Arrested Development appeared from nowhere, releasing three brilliant singles (Tennessee, People Everyday and Mr. Wendal), Crowded House released Weather With You, The Cure released Friday I’m in Love and Right Said Fred appeared on the scene with I’m Too Sexy and Deeply Dippy.

My really tenuous link to Right Said Fred is that I shared a barber with them, although at that time I still had hair. I think they had an interest in a dance studio/gym above the barber shop that was near my workplace. I never saw them around there, so it is a very tenuous link indeed.

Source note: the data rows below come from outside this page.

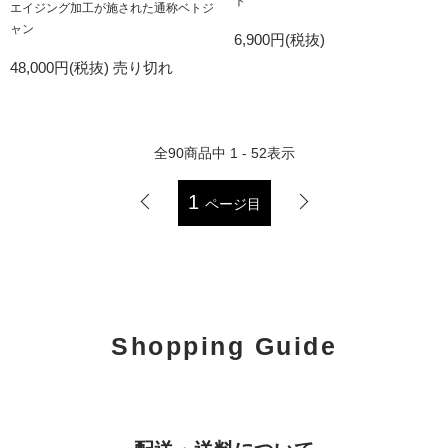
ト
エイジング加工が施された通称ベトジ
ャン
6,900円(税抜)
48,000円(税抜)
売り切れ
全
90
商品中
1 - 52
表示
1
ページ目
Shopping Guide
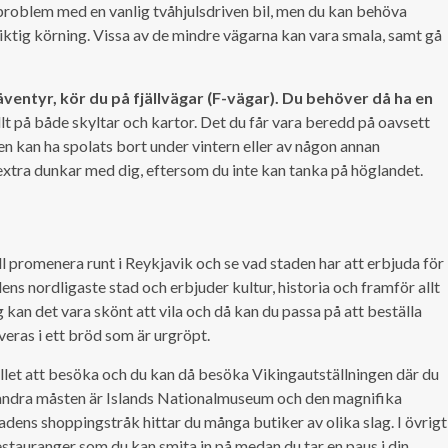
problem med en vanlig tvåhjulsdriven bil, men du kan behöva
tig körning. Vissa av de mindre vägarna kan vara smala, samt gå
äventyr, kör du på fjällvägar (F-vägar). Du behöver då ha en
lt på både skyltar och kartor. Det du får vara beredd på oavsett
n kan ha spolats bort under vintern eller av någon annan
na extra dunkar med dig, eftersom du inte kan tanka på höglandet.
ill promenera runt i Reykjavik och se vad staden har att erbjuda för
s nordligaste stad och erbjuder kultur, historia och framför allt
kan det vara skönt att vila och då kan du passa på att beställa
eras i ett bröd som är urgröpt.
tället att besöka och du kan då besöka Vikingautställningen där du
 andra måsten är Islands Nationalmuseum och den magnifika
dens shoppingstråk hittar du många butiker av olika slag. I övrigt
stauranger som du kan smita in på medan du tar en paus i din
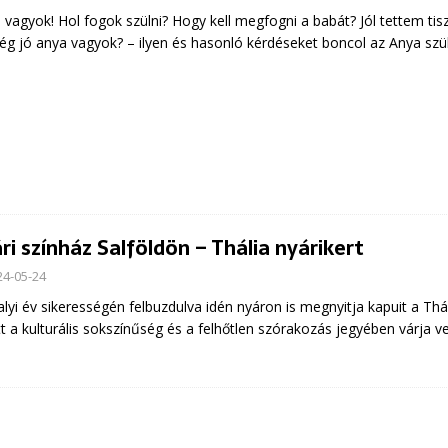
 vagyok! Hol fogok szülni? Hogy kell megfogni a babát? Jól tettem t
Elég jó anya vagyok? – ilyen és hasonló kérdéseket boncol az Anya szü
ri színház Salföldön – Thália nyárikert
24-05-24
alyi év sikerességén felbuzdulva idén nyáron is megnyitja kapuit a Thál
t a kulturális sokszínűség és a felhőtlen szórakozás jegyében várja ve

The list of some of the albums I bought in 1992 is even more impressive. Automatic for the People by REM, Rage Against the Machine, The Chronic by Dr. Dre, Vulgar Display of Power by Pantera (does exactly what it says in the title), Angel Dust by Faith No More, Us by Peter Gabriel, 1992 The Love Album by Carter USM, That What Is Not by Public Image, Your Arsenal by Morrissey, and Dirt by Alice in Chains. Not a bad set of albums for one year, but it doesn’t stop there.

I picked up an album by a new band called Manic Street Preachers and it blew me away. Generation Terrorists is one of those rare debut albums where you just know it is special on the very first listen. There was also Tubular Bells II by Mike Oldfield, a remake of an equally impressive but very different debut album. It was billed as a sequel, but I always see it as an alternative version. It doesn’t replace the original but sits alongside it very nicely.

I see that I also bought Le Voyageur by Papa Wemba. By this time I had started to get interested in music from further afield than Europe and was dabbling in what became known as ‘world music’.  Thi was one of the first CDs I bought as part of that habit. It isn’t anywhere near being one of my favourite African albums but it did get me into the whole scene so I like it for that reason.

With so much to choose from, I picked the track Covered from Public Image Ltd.’s album as my track of the year. I have another very tenuous link to this one – when I lived in Putney the bloke upstairs had a band and the bass player from this version of PIL was in it, although I never met him either. I really liked this album and played it to death but especially this track. It had a driving bassline, thumping drums, John McGeoch’s trademark guitar and even some harmonica that wouldn’t sound out of place on a Nine Below Zero record. And on top of all that John Lydon’s distinctive vocals. I still feel that PIL are a much more interesting band than the Sex Pistols ever were. A famous Alan Partrighe quote is “Wings – the band the Beatles could have been” and I always think “Public Image – the band the Pistols could have been”. Even 27 years later this track still excites me.